CHALLENGE A>
In the description of the dip test quantile table, quote the passage starting with "Whereas Hartigan(1985) published" and going on through "U <- runif(15).".
CHALLENGE B>
According to the description of the dip test quantile table, how many samples was the table that Hartigan (1985) published based on?
CHALLENGE C>
Check each statement against the description of the dip test quantile table and answer yes or no, quoting the words that decide it. (i) The table is currently based on N=1'000'001 samples for each n. (ii) Each column of the matrix corresponds to a sample size n. (iii) attr(qDiptab, "N_1") equals N + 1.

TEXT EXTRACT>
────────────────────
Table of Quantiles from a Large Simulation for Hartigan's Dip Test


Description

Whereas Hartigan(1985) published a table of empirical percentage points of the dip statistic (see dip) based on N=9999 samples of size n from U[0,1], our table of empirical quantiles is currently based on N=1'000'001 samples for each n.

Format

A numeric matrix where each row corresponds to sample size n, and each column to a probability (percentage) in [0,1]. The dimnames are named n and Pr and coercable to these values, see the examples. attr(qDiptab, "N_1") is N - 1, such that with k <- as.numeric(dimnames(qDiptab)$Pr) * attr(qDiptab, "N_1"), e.g., qDiptab[n == 15,] contains exactly the order statistics D_{[k]} (from the N+1 simulated values of dip(U), where U <- runif(15).
────────────────────
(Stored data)
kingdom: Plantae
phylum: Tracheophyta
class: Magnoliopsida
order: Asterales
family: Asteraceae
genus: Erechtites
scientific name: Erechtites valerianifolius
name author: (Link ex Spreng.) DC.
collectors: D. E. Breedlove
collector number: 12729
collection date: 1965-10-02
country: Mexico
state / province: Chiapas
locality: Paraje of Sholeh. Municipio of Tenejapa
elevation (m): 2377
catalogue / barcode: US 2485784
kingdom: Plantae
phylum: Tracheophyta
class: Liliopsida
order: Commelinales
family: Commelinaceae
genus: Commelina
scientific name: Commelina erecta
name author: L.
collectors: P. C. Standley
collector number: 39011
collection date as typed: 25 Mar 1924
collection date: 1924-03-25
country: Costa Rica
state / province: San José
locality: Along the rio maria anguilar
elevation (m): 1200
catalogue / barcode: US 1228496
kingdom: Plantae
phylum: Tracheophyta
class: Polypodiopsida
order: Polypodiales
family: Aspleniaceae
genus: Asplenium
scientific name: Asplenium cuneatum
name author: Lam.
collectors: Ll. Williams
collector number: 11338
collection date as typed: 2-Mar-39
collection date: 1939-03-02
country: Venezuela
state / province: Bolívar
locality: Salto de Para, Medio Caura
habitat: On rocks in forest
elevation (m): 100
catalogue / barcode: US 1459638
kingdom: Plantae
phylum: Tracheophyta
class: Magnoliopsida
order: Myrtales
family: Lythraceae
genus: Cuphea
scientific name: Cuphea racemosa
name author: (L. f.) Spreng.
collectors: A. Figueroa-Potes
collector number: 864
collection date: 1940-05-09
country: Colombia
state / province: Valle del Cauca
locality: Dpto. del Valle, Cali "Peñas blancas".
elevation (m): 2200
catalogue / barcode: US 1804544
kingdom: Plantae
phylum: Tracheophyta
────────────────────
CORRECT ANSWER A>
Whereas Hartigan(1985) published a table of empirical percentage points of the dip statistic (see dip) based on N=9999 samples of size n from U[0,1], our table of empirical quantiles is currently based on N=1'000'001 samples for each n.

Format

A numeric matrix where each row corresponds to sample size n, and each column to a probability (percentage) in [0,1]. The dimnames are named n and Pr and coercable to these values, see the examples. attr(qDiptab, "N_1") is N - 1, such that with k <- as.numeric(dimnames(qDiptab)$Pr) * attr(qDiptab, "N_1"), e.g., qDiptab[n == 15,] contains exactly the order statistics D_{[k]} (from the N+1 simulated values of dip(U), where U <- runif(15).

CORRECT ANSWER B>
N=9999 samples of size n from U[0,1].

CORRECT ANSWER C>
(i) Yes: "our table of empirical quantiles is currently based on N=1'000'001 samples for each n"
(ii) No: "each row corresponds to sample size n, and each column to a probability (percentage) in [0,1]"
(iii) No: "attr(qDiptab, "N_1") is N - 1"